**Record excerpts**

== == ==

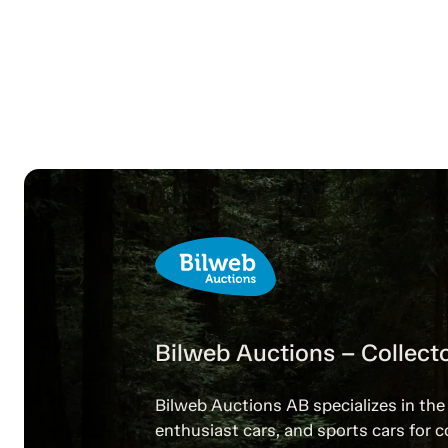
Bilweb Auctions – Collecto
Bilweb Auctions AB specializes in the 
enthusiast cars, and sports cars for c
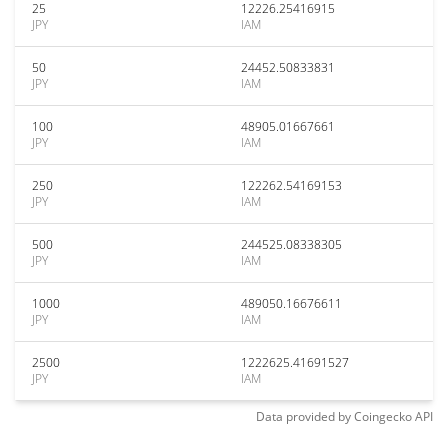
25
12226.25416915
JPY
IAM
50
24452.50833831
JPY
IAM
100
48905.01667661
JPY
IAM
250
122262.54169153
JPY
IAM
500
244525.08338305
JPY
IAM
1000
489050.16676611
JPY
IAM
2500
1222625.41691527
JPY
IAM
Data provided by
Coingecko
API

== == ==

**Exercise goal**
Exactly as written, return each line above and leave the pictures behind.

**Written answer**
Bilweb Auctions – Collecto
Bilweb Auctions AB specializes in the 
enthusiast cars, and sports cars for c
25
12226.25416915
JPY
IAM
50
24452.50833831
JPY
IAM
100
48905.01667661
JPY
IAM
250
122262.54169153
JPY
IAM
500
244525.08338305
JPY
IAM
1000
489050.16676611
JPY
IAM
2500
1222625.41691527
JPY
IAM
Data provided by
Coingecko
API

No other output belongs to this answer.